The Obama administration may be the most challenging the tire industry has faced in decades, said Charles A. Cannon, president and CEO of the Rubber Manufacturers Association.
But the challenges of a Democratic administration and Congress also can mean new opportunities, Cannon stressed during his address at the 25th annual Clemson University Tire Industry Conference, held April 1-3 in Hilton Head.
“We need to be careful not to be an industry of 'No,' but offer constructive compromises to a public buffeted by the economic downturn,” Cannon said.
“This is a time to build strategic alliances that include the environmental community and the safety community as allies rather than opponents,” he said.
The 2008 elections gave the Democratic Party a virtual lock on the legislative agenda, Cannon said.
While both Barack Obama and John McCain ran as agents of change, it was President Obama's campaign that proved successful, leaving the tire industry with the quandary of trying to understand what his election means for it politically.
“The president tapped into an idealistic strain in America, and his appeal cut across political divisions,” Cannon said. The most recent ABC polls measure President Obama's appeal, he said: 66 percent of those polled approve of the job President Obama is doing; 52 percent approve of his handling of defense; and 42 percent believe the country is going in the right direction, up from 15 percent at the end of 2008.

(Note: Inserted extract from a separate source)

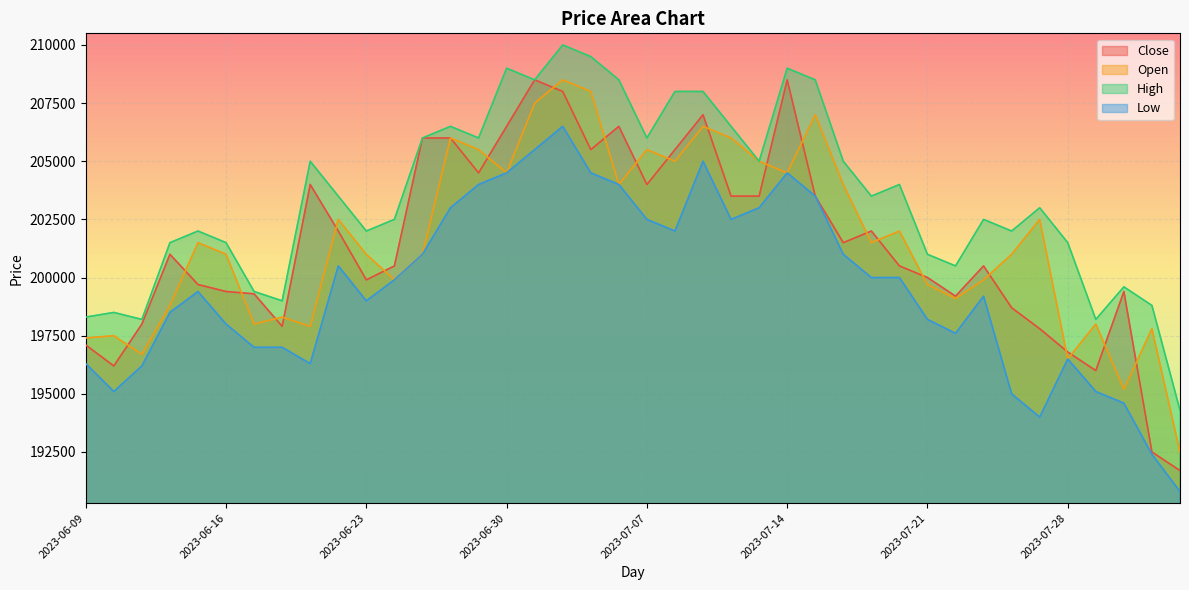

At which category does the chart reach its minimum across all series?

2023-08-03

But those same polls show that President Obama's bipartisan appeal is just a myth, Cannon said. When asked if they expected the Democrats to do a better job with the economy than the Republicans, 94 percent of self-identified Democrats said yes, but only 18 percent of Republicans did.
In any case, President Obama is taking the most active presidential role in industry since President Truman ordered an end to the steel strike during the Korean War, Cannon said.

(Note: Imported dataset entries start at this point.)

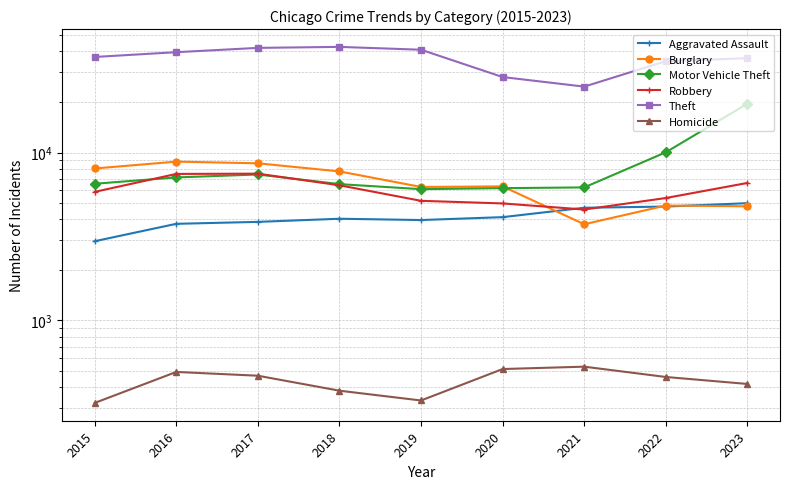

At how many categories does at least one series exceed 35249?

6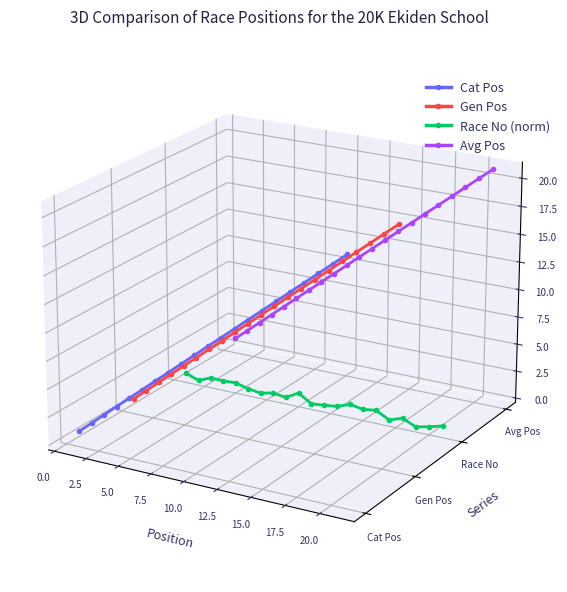

How many data points does each series have?

21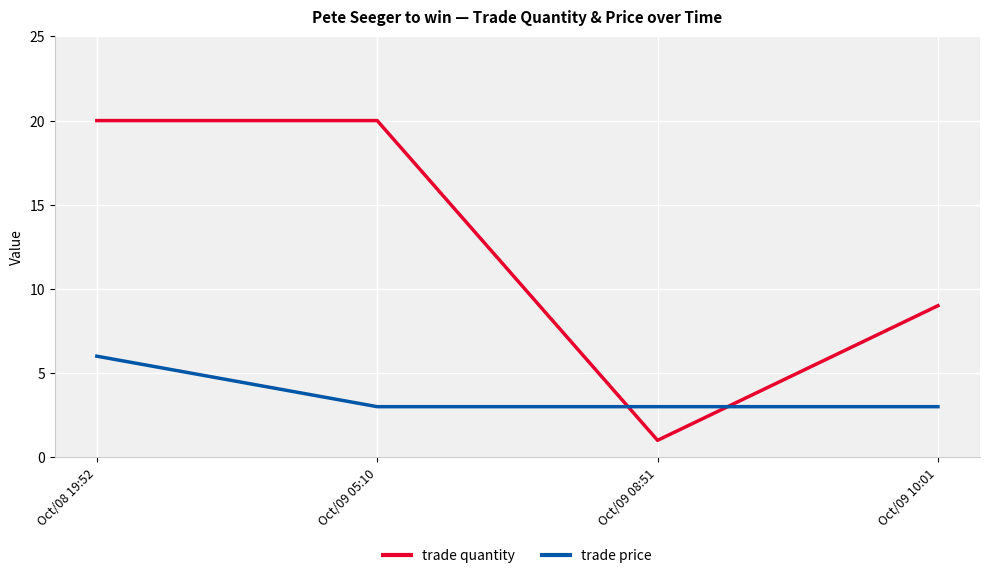

What is the approximate value of trade price at Oct/08 19:52?

6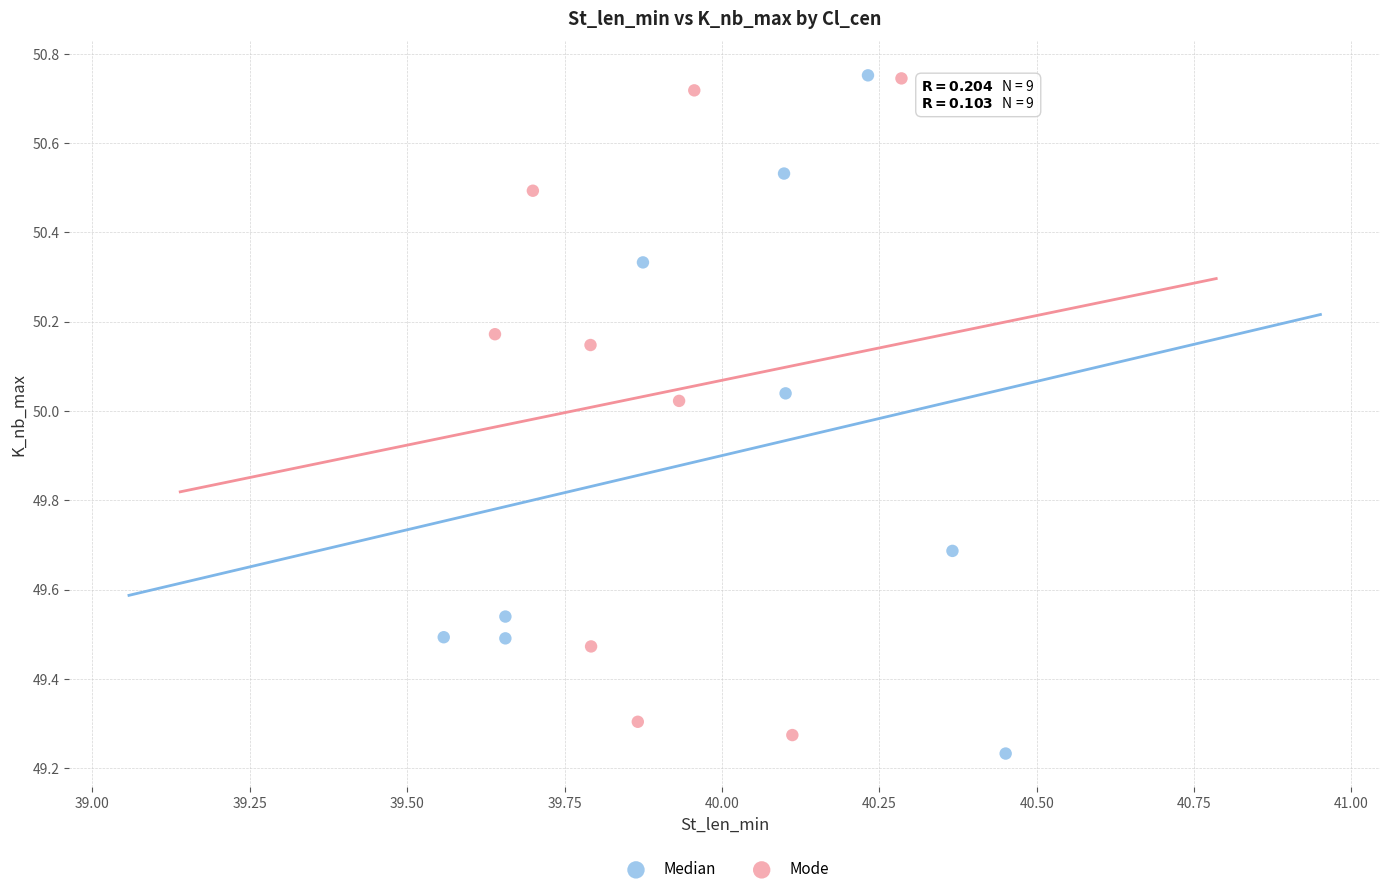

Which series contains the lowest Y value?

Median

The Obama administration's stimulus package has created some strange bedfellows—uniting the Democratic Party with the U.S. Chamber of Commerce and the National Association of Manufacturers, for example—but no one is really certain what the package will do, according to Cannon.

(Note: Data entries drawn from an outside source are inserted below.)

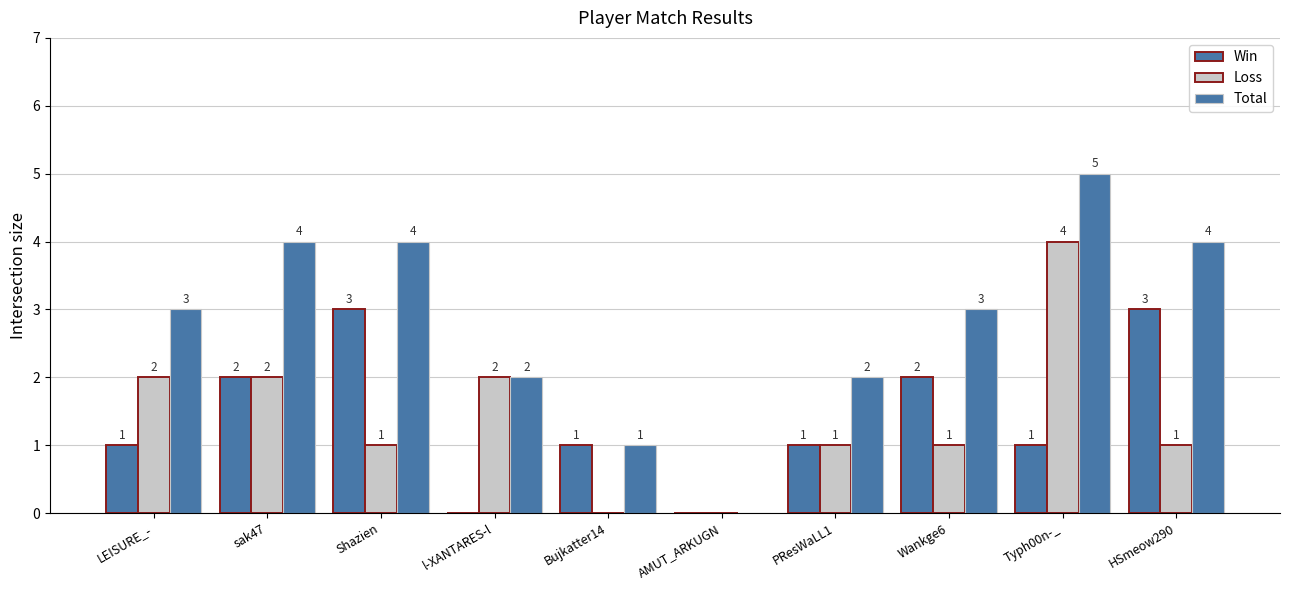

Is the value of Win at HSmeow290 greater than the value of Loss at LEISURE_-?

Yes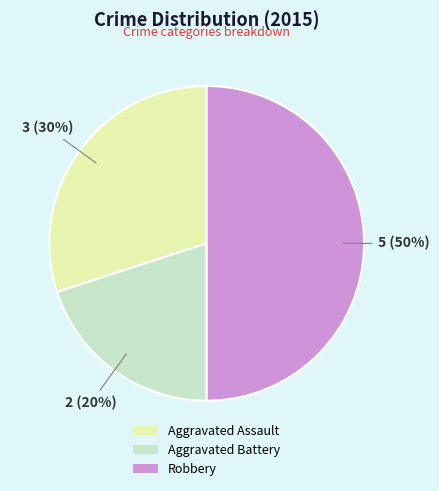

Combined, do Aggravated Battery and Robbery account for over 50%?

Yes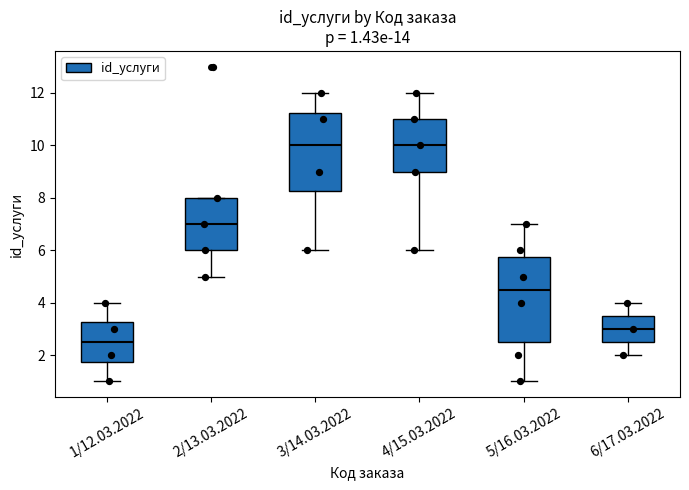

Comparing the boxes themselves (not the whiskers), which one is the tallest?

5/16.03.2022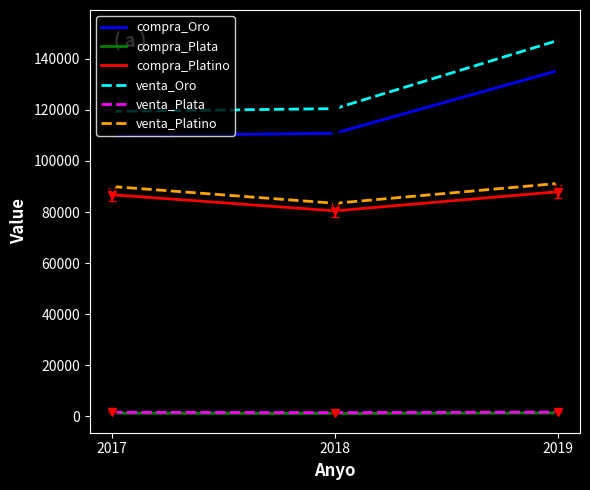

At how many categories does at least one series exceed 37570?

3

He quoted the late economist John Kenneth Galbraith: “Economic forecasting was invented to make astrologers look good.”
Meanwhile, major legislative challenges loom for the tire industry, particularly the climate change bill, the draft of which would mandate a 20-percent reduction in carbon emissions by 2020 and a 50-percent reduction by 2050, Cannon said.
But even here is an opportunity for the tire industry to be part of the solution, through an intensive consumer education program on tire care as a way to save fuel and reduce tailpipe emissions, he said.
“This is an opportunity to look for new allies and partners, being careful not to alienate those who have different approaches but share the same larger objective,” he said.
The tire industry has a real opportunity in this administration to get its message across to Congress and the public, but it needs to be united and take a reasonable tone, Cannon said.